* [Aim of the task] Pictures aside, repeat all the entries below exactly as they appear.

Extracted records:
#####

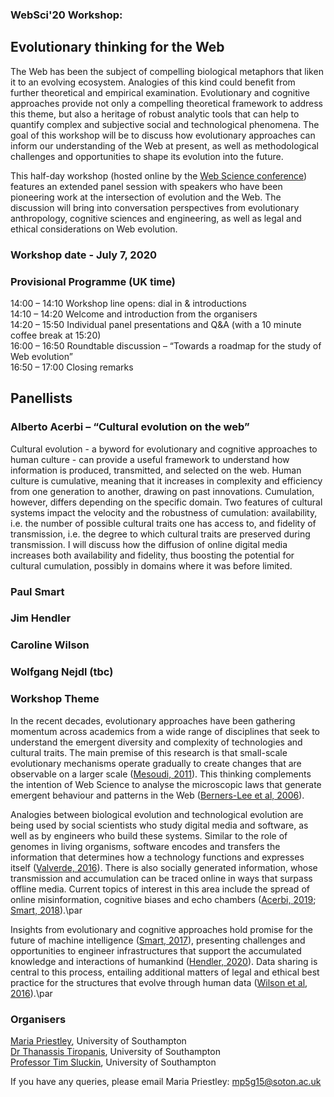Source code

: ### WebSci'20 Workshop:
## Evolutionary thinking for the Web

The Web has been the subject of compelling biological metaphors that liken it to an evolving ecosystem. Analogies of this kind could benefit from further theoretical and empirical examination. Evolutionary and cognitive approaches provide not only a compelling theoretical framework to address this theme, but also a heritage of robust analytic tools that can help to quantify complex and subjective social and technological phenomena. The goal of this workshop will be to discuss how evolutionary approaches can inform our understanding of the Web at present, as well as methodological challenges and opportunities to shape its evolution into the future.   

This half-day workshop (hosted online by the [Web Science conference](https://websci20.webscience.org/)) features an extended panel session with speakers who have been pioneering work at the intersection of evolution and the Web. The discussion will bring into conversation perspectives from evolutionary anthropology, cognitive sciences and engineering, as well as legal and ethical considerations on Web evolution.

### Workshop date - July 7, 2020 
### Provisional Programme (UK time)
14:00 – 14:10 Workshop line opens: dial in & introductions   
14:10 – 14:20 Welcome and introduction from the organisers   
14:20 – 15:50 Individual panel presentations and Q&A (with a 10 minute coffee break at 15:20)   
16:00 – 16:50 Roundtable discussion – “Towards a roadmap for the study of Web evolution”   
16:50 – 17:00 Closing remarks    

## Panellists
### Alberto Acerbi – “Cultural evolution on the web”
Cultural evolution - a byword for evolutionary and cognitive approaches to human culture - can provide a useful framework to understand how information is produced, transmitted, and selected on the web. Human culture is cumulative, meaning that it increases in complexity and efficiency from one generation to another, drawing on past innovations. Cumulation, however, differs depending on the specific domain. Two features of cultural systems impact the velocity and the robustness of cumulation: availability, i.e. the number of possible cultural traits one has access to, and fidelity of transmission, i.e. the degree to which cultural traits are preserved during transmission. I will discuss how the diffusion of online digital media increases both availability and fidelity, thus boosting the potential for cultural cumulation, possibly in domains where it was before limited. 

### Paul Smart

### Jim Hendler

### Caroline Wilson

### Wolfgang Nejdl (tbc)

### Workshop Theme

In the recent decades, evolutionary approaches have been gathering momentum across academics from a wide range of disciplines that seek to understand the emergent diversity and complexity of technologies and cultural traits. The main premise of this research is that small-scale evolutionary mechanisms operate gradually to create changes that are observable on a larger scale ([Mesoudi, 2011](https://www.amazon.co.uk/Cultural-Evolution-Darwinian-Synthesize-Sciences/dp/0226520447)). This thinking complements the intention of Web Science to analyse the microscopic laws that generate emergent behaviour and patterns in the Web ([Berners-Lee et al, 2006](https://science.sciencemag.org/content/313/5788/769)). 

Analogies between biological evolution and technological evolution are being used by social scientists who study digital media and software, as well as by engineers who build these systems. Similar to the role of genomes in living organisms, software encodes and transfers the information that determines how a technology functions and expresses itself ([Valverde, 2016](https://royalsocietypublishing.org/doi/full/10.1098/rstb.2015.0450)). There is also socially generated information, whose transmission and accumulation can be traced online in ways that surpass offline media. Current topics of interest in this area include the spread of online misinformation, cognitive biases and echo chambers ([Acerbi, 2019](https://www.amazon.co.uk/Cultural-Evolution-Digital-Alberto-Acerbi/dp/0198835949); [Smart, 2018](https://link.springer.com/article/10.1007/s11229-017-1414-z)).\par

Insights from evolutionary and cognitive approaches hold promise for the future of machine intelligence ([Smart, 2017](http://paulsmart.cognosys.co.uk/pubs/2017/Machine%20Intelligence%20and%20the%20Social%20Web.pdf?LMCL=ND9E1e)), presenting challenges and opportunities to engineer infrastructures that support the accumulated knowledge and interactions of humankind ([Hendler, 2020](https://www.sciencedirect.com/science/article/pii/S0004370209001404)). Data sharing is central to this process, entailing additional matters of legal and ethical best practice for the structures that evolve through human data ([Wilson et al, 2016](https://dl.acm.org/doi/pdf/10.1145/2911187.2914579)).\par


### Organisers
[Maria Priestley](https://www.ecs.soton.ac.uk/people/mp5g15), University of Southampton  
[Dr Thanassis Tiropanis](https://www.ecs.soton.ac.uk/people/at1o07), University of Southampton  
[Professor Tim Sluckin](https://www.southampton.ac.uk/maths/about/staff/tim.page), University of Southampton  

If you have any queries, please email Maria Priestley: mp5g15@soton.ac.uk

#####

* [Result for this exercise]
Source code

: ### WebSci'20 Workshop:
## Evolutionary thinking for the Web

The Web has been the subject of compelling biological metaphors that liken it to an evolving ecosystem. Analogies of this kind could benefit from further theoretical and empirical examination. Evolutionary and cognitive approaches provide not only a compelling theoretical framework to address this theme, but also a heritage of robust analytic tools that can help to quantify complex and subjective social and technological phenomena. The goal of this workshop will be to discuss how evolutionary approaches can inform our understanding of the Web at present, as well as methodological challenges and opportunities to shape its evolution into the future.   

This half-day workshop (hosted online by the [Web Science conference](https://websci20.webscience.org/)) features an extended panel session with speakers who have been pioneering work at the intersection of evolution and the Web. The discussion will bring into conversation perspectives from evolutionary anthropology, cognitive sciences and engineering, as well as legal and ethical considerations on Web evolution.

### Workshop date - July 7, 2020 
### Provisional Programme (UK time)
14:00 – 14:10 Workshop line opens: dial in & introductions   
14:10 – 14:20 Welcome and introduction from the organisers   
14:20 – 15:50 Individual panel presentations and Q&A (with a 10 minute coffee break at 15:20)   
16:00 – 16:50 Roundtable discussion – “Towards a roadmap for the study of Web evolution”   
16:50 – 17:00 Closing remarks    

## Panellists
### Alberto Acerbi – “Cultural evolution on the web”
Cultural evolution - a byword for evolutionary and cognitive approaches to human culture - can provide a useful framework to understand how information is produced, transmitted, and selected on the web. Human culture is cumulative, meaning that it increases in complexity and efficiency from one generation to another, drawing on past innovations. Cumulation, however, differs depending on the specific domain. Two features of cultural systems impact the velocity and the robustness of cumulation: availability, i.e. the number of possible cultural traits one has access to, and fidelity of transmission, i.e. the degree to which cultural traits are preserved during transmission. I will discuss how the diffusion of online digital media increases both availability and fidelity, thus boosting the potential for cultural cumulation, possibly in domains where it was before limited. 

### Paul Smart

### Jim Hendler

### Caroline Wilson

### Wolfgang Nejdl (tbc)

### Workshop Theme

In the recent decades, evolutionary approaches have been gathering momentum across academics from a wide range of disciplines that seek to understand the emergent diversity and complexity of technologies and cultural traits. The main premise of this research is that small-scale evolutionary mechanisms operate gradually to create changes that are observable on a larger scale ([Mesoudi, 2011](https://www.amazon.co.uk/Cultural-Evolution-Darwinian-Synthesize-Sciences/dp/0226520447)). This thinking complements the intention of Web Science to analyse the microscopic laws that generate emergent behaviour and patterns in the Web ([Berners-Lee et al, 2006](https://science.sciencemag.org/content/313/5788/769)). 

Analogies between biological evolution and technological evolution are being used by social scientists who study digital media and software, as well as by engineers who build these systems. Similar to the role of genomes in living organisms, software encodes and transfers the information that determines how a technology functions and expresses itself ([Valverde, 2016](https://royalsocietypublishing.org/doi/full/10.1098/rstb.2015.0450)). There is also socially generated information, whose transmission and accumulation can be traced online in ways that surpass offline media. Current topics of interest in this area include the spread of online misinformation, cognitive biases and echo chambers ([Acerbi, 2019](https://www.amazon.co.uk/Cultural-Evolution-Digital-Alberto-Acerbi/dp/0198835949); [Smart, 2018](https://link.springer.com/article/10.1007/s11229-017-1414-z)).\par

Insights from evolutionary and cognitive approaches hold promise for the future of machine intelligence ([Smart, 2017](http://paulsmart.cognosys.co.uk/pubs/2017/Machine%20Intelligence%20and%20the%20Social%20Web.pdf?LMCL=ND9E1e)), presenting challenges and opportunities to engineer infrastructures that support the accumulated knowledge and interactions of humankind ([Hendler, 2020](https://www.sciencedirect.com/science/article/pii/S0004370209001404)). Data sharing is central to this process, entailing additional matters of legal and ethical best practice for the structures that evolve through human data ([Wilson et al, 2016](https://dl.acm.org/doi/pdf/10.1145/2911187.2914579)).\par


### Organisers
[Maria Priestley](https://www.ecs.soton.ac.uk/people/mp5g15), University of Southampton  
[Dr Thanassis Tiropanis](https://www.ecs.soton.ac.uk/people/at1o07), University of Southampton  
[Professor Tim Sluckin](https://www.southampton.ac.uk/maths/about/staff/tim.page), University of Southampton  

If you have any queries, please email Maria Priestley: mp5g15@soton.ac.uk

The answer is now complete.